Automated, per-endpoint mTLS

Status
accepted
Owner
@Namanl2001

Automated, per-endpoint mTLS

What

The Thanos Querier component supports basic mTLS configuration for internal gRPC communication. This works great for basic use cases but it still requires extra forward proxies to make it work for bigger deployments. It’s also hard to rotate certificates automatically and configure safe mTLS. This proposal aims to allow a better TLS story.

Why

Let’s imagine we have an Observer Cluster that is hosting Thanos Querier along with Thanos Store Gateway. In the same cluster we also have one or more Thanos Sidecars that we would like to connect to, within the cluster.

However, let’s say we also need to connect the observer cluster’s querier to several remote instances of Thanos Sidecar in remote clusters. Ideally, we want to use mTLS to encrypt the connection to the remote clusters, but we don’t want to use it within the cluster. Mutual TLS (mTLS) ensures that traffic is both secure and trusted in both directions between a client and server.

In this scenario we need to use a proxy server (e.g. envoy). But, it would probably be simpler to do away with the proxies and let Thanos speak directly and securely with the remote endpoints.

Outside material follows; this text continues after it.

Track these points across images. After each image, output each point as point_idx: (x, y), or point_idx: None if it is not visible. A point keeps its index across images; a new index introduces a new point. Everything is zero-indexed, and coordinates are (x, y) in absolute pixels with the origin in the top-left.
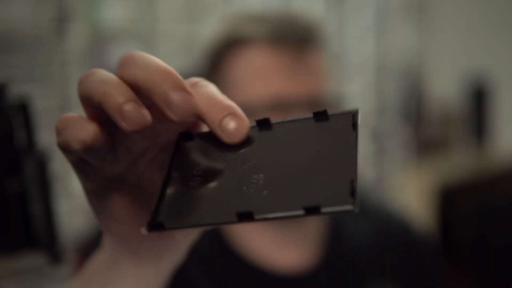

Pitfalls of the current solution

If we would enable the current mTLS, it would be applied to all the storeAPI’s but we don’t want it to be applied on the storeAPI’s of central Thanos instance (Observer cluster) in which Thanos query component is present (for faster communications with storeAPI’s (sidecars) of same cluster, to reduce the pain of provisioning certificates etc.)

So it requires extra forward proxies to make it work for bigger (multi-cluster) deployments. Also currently there is no support for automatic client rotation in thanos.

Goals

  • To add support for per-endpoint TLS configuration in Thanos Query Component for internal gRPC communication
  • Automatic certificate rotation without restart

Non-Goals

  • TLS client support for HTTP
  • TLS for gRPC clients other than Querier

How

I would propose introducing a new CLI option --endpoints.config, with no dynamic reloading, which will accept the path to a yaml file which contains a list as follows:

- tls_config:
    cert_file: ""
    key_file: ""
    ca_file: ""
    server_name: ""
  endpoints: []
  endpoints_sd_files:
    - files: []
  mode: ""

The endpoints in the list items with no TLS config would be considered insecure. Further endpoints supplied via separate flags (e.g. --endpoint, --endpoint.strict, --endpoint.sd-files (previous --store.strict, --store.sd-files)) will be considered secure only if TLS config is provided through --secure, --cert, --key, --caCert, --serverName cli options. User will only be allowed to use separate options or --endpoints.config.

If the mode is strict (i.e. mode: ”strict”) then all the endpoints in that list item will be considered as strict (statically configured store API servers that are always used, even if the health check fails, as supplied in --endpoint.strict). And if there is no mode specified (i.e mode: “”) then all endpoints in that item will be considered normal.

Automatic cert-rotation: for this all the things are managed by the cert manager in the k8s cluster, we just need to redo the TLS handshake when the certificates are rotated by the cert-manager. And for this I would propose to add a new --grpc-server-max-connection-age CLI option which takes time as input and controls how often to re-do the tls handshake and re-read the certificates. This in reality is controlled by the keepalive’s MaxConnectionAge option (which will close the connection after every (e.g. 15m) inputted time duration) so when the connection is closed it requires a new tls handshake.

While reading the cert_file on each handshake we can improve the performance by keeping track of it’s modification time. We should re-load the certificates only if they are actually rotated and there is some change in their modification time otherwise returning the previously stored one. Also if the file is not modified recently then it could be found on the cache memory and it would be faster to get the file details (i.e. modification time).

Alternatives

  • Try to close connection only when things are actually changed, not based on time. But this is not a general approach and needs some research to figure out if this is possible in go.
  • Another alternative here is having one querier per-certificate realm - meaning one querier for your internal no-mTLS sidecars, and one querier for your clusters that share a root CA.
    • No changes to TLS configuration required.
    • Number of queriers is required to scale with the number of certificates / shared root CAs.
    • Complex scenarios when we need to scale out number of replicas multiples per certificate.

Action Plan

  • Implement --endpoint.config.
  • Implement gRPC certificate rotation as designed.
  • Add e2e tests for above changes.
  • We would remove the support for separate CLI options --secure, --cert, --key, --caCert, --serverName after few releases. As they are already covered in --endpoint-config.